Reading from Numpy's policy for releasing memory it seems like numpy does not have any special handling of memory allocation/deallocation. It simply calls free() when the reference count goes to zero. In fact it's pretty easy to replicate the issue with any built-in python object. The problem lies at the OS level.
Nathaniel Smith has written an explanation of what is happening in one of his replies in the linked thread:
In general, processes can request memory from the OS, but they cannot
give it back. At the C level, if you call free(), then what actually
happens is that the memory management library in your process makes a
note for itself that that memory is not used, and may return it from a
future malloc(), but from the OS's point of view it is still
"allocated". (And python uses another similar system on top for
malloc()/free(), but this doesn't really change anything.) So the OS
memory usage you see is generally a "high water mark", the maximum
amount of memory that your process ever needed.
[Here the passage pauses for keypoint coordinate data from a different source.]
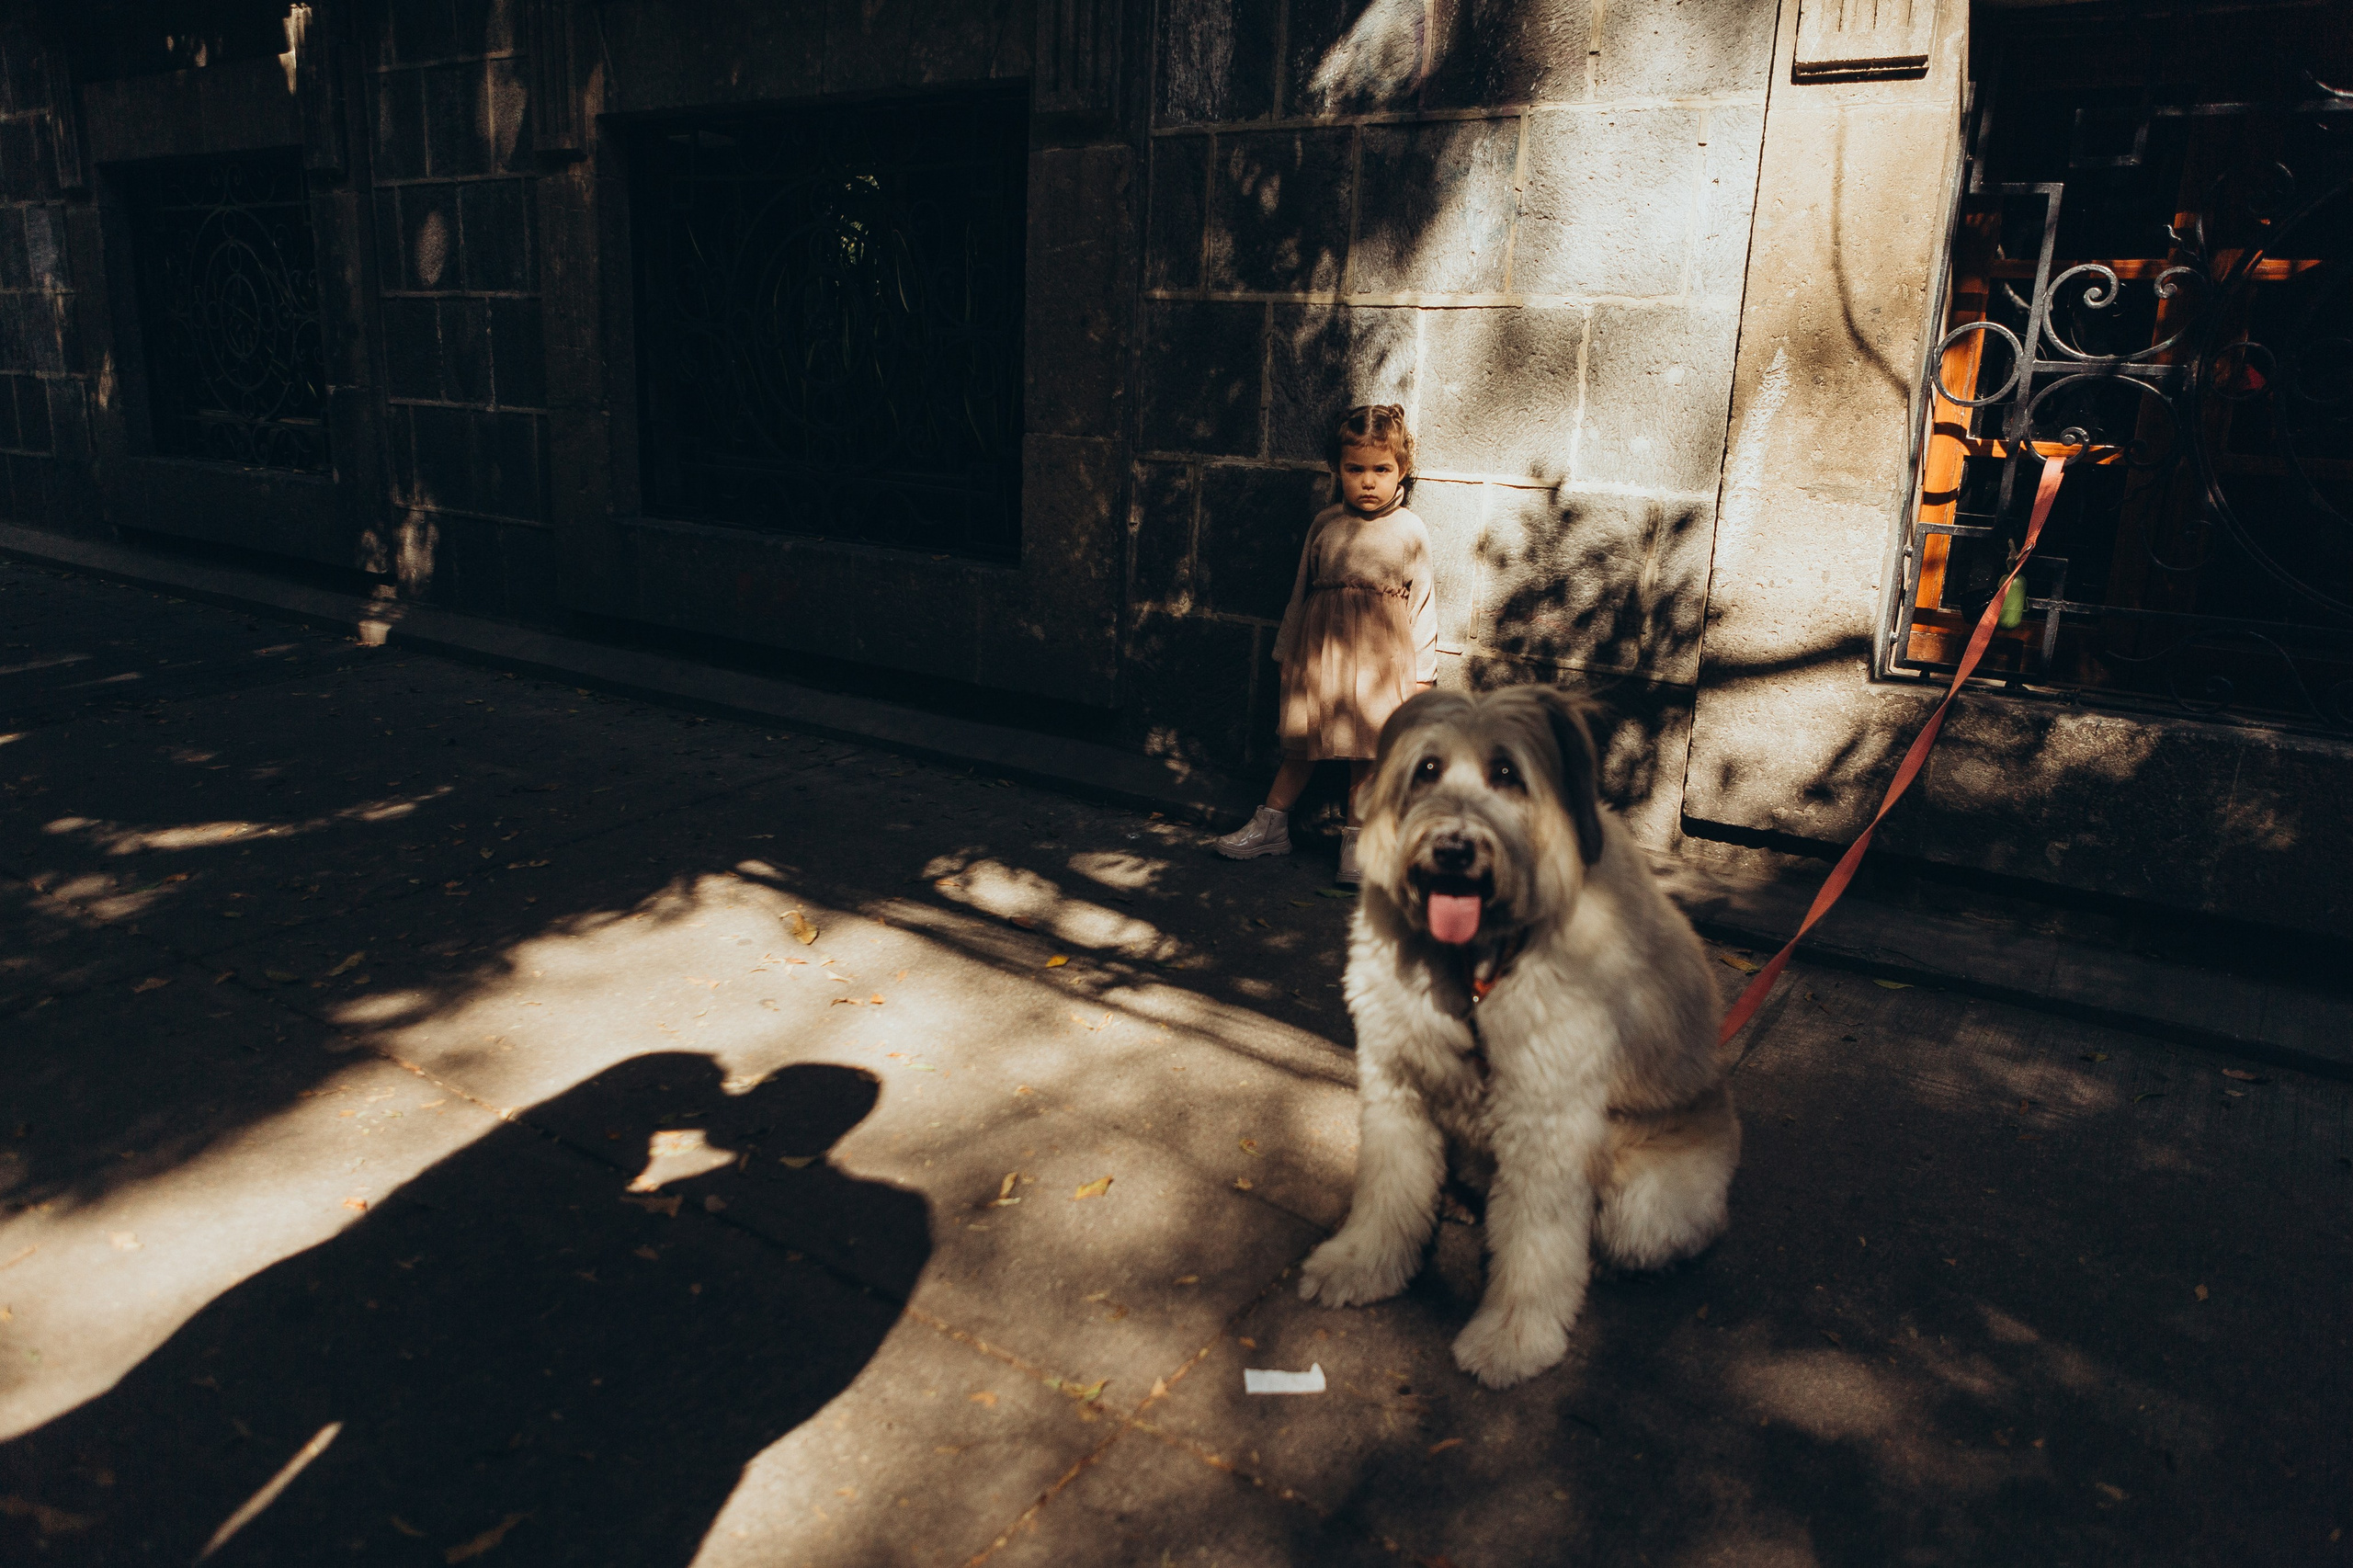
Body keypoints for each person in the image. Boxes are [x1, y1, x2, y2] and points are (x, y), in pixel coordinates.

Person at [1212, 403, 1438, 884]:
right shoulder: (1326, 524)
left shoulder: (1410, 531)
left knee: (1367, 753)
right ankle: (1270, 826)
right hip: (1323, 657)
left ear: (1402, 471)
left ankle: (1358, 844)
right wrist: (1286, 653)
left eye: (1382, 470)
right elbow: (1300, 593)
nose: (1368, 481)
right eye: (1355, 470)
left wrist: (1422, 676)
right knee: (1302, 745)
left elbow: (1422, 604)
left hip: (1382, 660)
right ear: (1337, 470)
The exception is that for large single allocations (e.g. if you create
a multi-megabyte array), a different mechanism is used. Such large
memory allocations can be released back to the OS. So it might
specifically be the non-numpy parts of your program that are producing
the issues you see.
So, it seems like there is no general solution to the problem .Allocating many small objects will lead to a "high memory usage" as profiled by the tools, even thou it will be reused when needed, while allocating big objects wont show big memory usage after deallocation because memory is reclaimed by the OS.
You can verify this allocating built-in python objects:
In [1]: a = [[0] * 100 for _ in range(1000000)]
In [2]: del a
After this code I can see that memory is not reclaimed, while doing:
In [1]: a = [[0] * 10000 for _ in range(10000)]
In [2]: del a
the memory is reclaimed.
To avoid memory problems you should either allocate big arrays and work with them(maybe use views to "simulate" small arrays?), or try to avoid having many small arrays at the same time. If you have some loop that creates small objects you might explicitly deallocate objects not needed at every iteration instead of doing this only at the end.
I believe Python Memory Management gives good insights on how memory is managed in python. Note that, on top of the "OS problem", python adds another layer to manage memory arenas, which can contribute to high memory usage with small objects.